## Problem requirements
After finding the line containing "color: #000000;" below, please output that line and each following one through the line containing "max-width: 400px;", exactly as written.

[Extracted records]
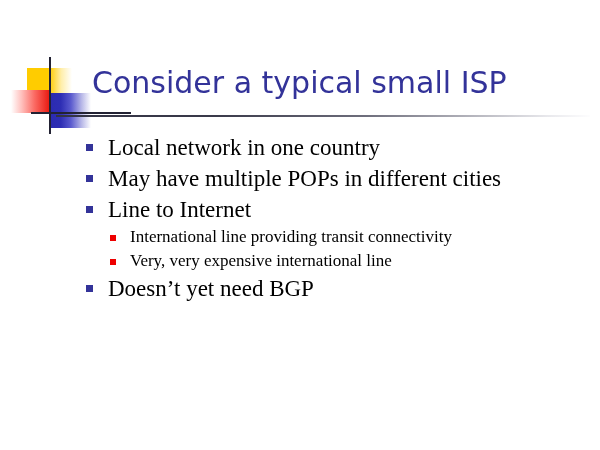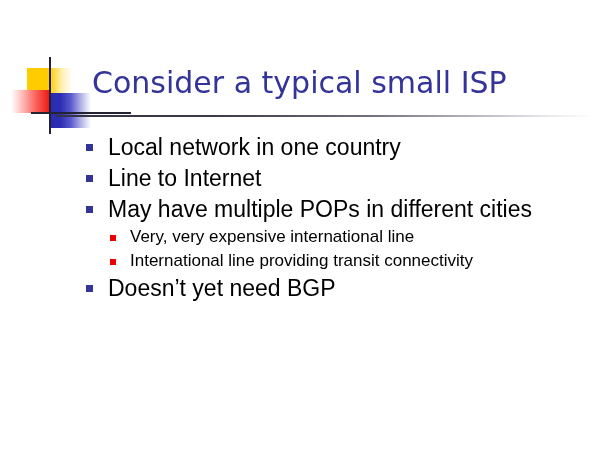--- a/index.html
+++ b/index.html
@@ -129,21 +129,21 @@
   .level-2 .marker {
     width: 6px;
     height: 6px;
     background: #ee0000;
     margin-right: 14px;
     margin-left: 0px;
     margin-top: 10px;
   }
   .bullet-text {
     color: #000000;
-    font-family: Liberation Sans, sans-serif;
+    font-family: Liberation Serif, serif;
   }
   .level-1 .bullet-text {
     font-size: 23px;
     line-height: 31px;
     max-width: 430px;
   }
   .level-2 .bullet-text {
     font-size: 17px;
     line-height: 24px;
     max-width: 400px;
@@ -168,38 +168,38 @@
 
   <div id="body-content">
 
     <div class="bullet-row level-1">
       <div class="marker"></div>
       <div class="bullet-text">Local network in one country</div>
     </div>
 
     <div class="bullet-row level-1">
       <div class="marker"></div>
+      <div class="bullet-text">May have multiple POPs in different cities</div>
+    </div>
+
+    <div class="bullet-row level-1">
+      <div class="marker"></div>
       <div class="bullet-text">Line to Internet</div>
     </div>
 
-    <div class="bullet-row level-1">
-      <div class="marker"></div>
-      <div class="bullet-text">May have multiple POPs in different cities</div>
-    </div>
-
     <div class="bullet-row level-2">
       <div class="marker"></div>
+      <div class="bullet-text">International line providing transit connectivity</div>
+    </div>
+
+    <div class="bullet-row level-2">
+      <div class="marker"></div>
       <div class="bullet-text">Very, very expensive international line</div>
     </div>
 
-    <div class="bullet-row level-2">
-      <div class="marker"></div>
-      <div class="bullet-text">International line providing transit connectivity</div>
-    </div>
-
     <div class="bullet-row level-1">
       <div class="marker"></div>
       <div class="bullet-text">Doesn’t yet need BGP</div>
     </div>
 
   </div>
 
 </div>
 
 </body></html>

## Written response
     color: #000000;
-    font-family: Liberation Sans, sans-serif;
+    font-family: Liberation Serif, serif;
   }
   .level-1 .bullet-text {
     font-size: 23px;
     line-height: 31px;
     max-width: 430px;
   }
   .level-2 .bullet-text {
     font-size: 17px;
     line-height: 24px;
     max-width: 400px;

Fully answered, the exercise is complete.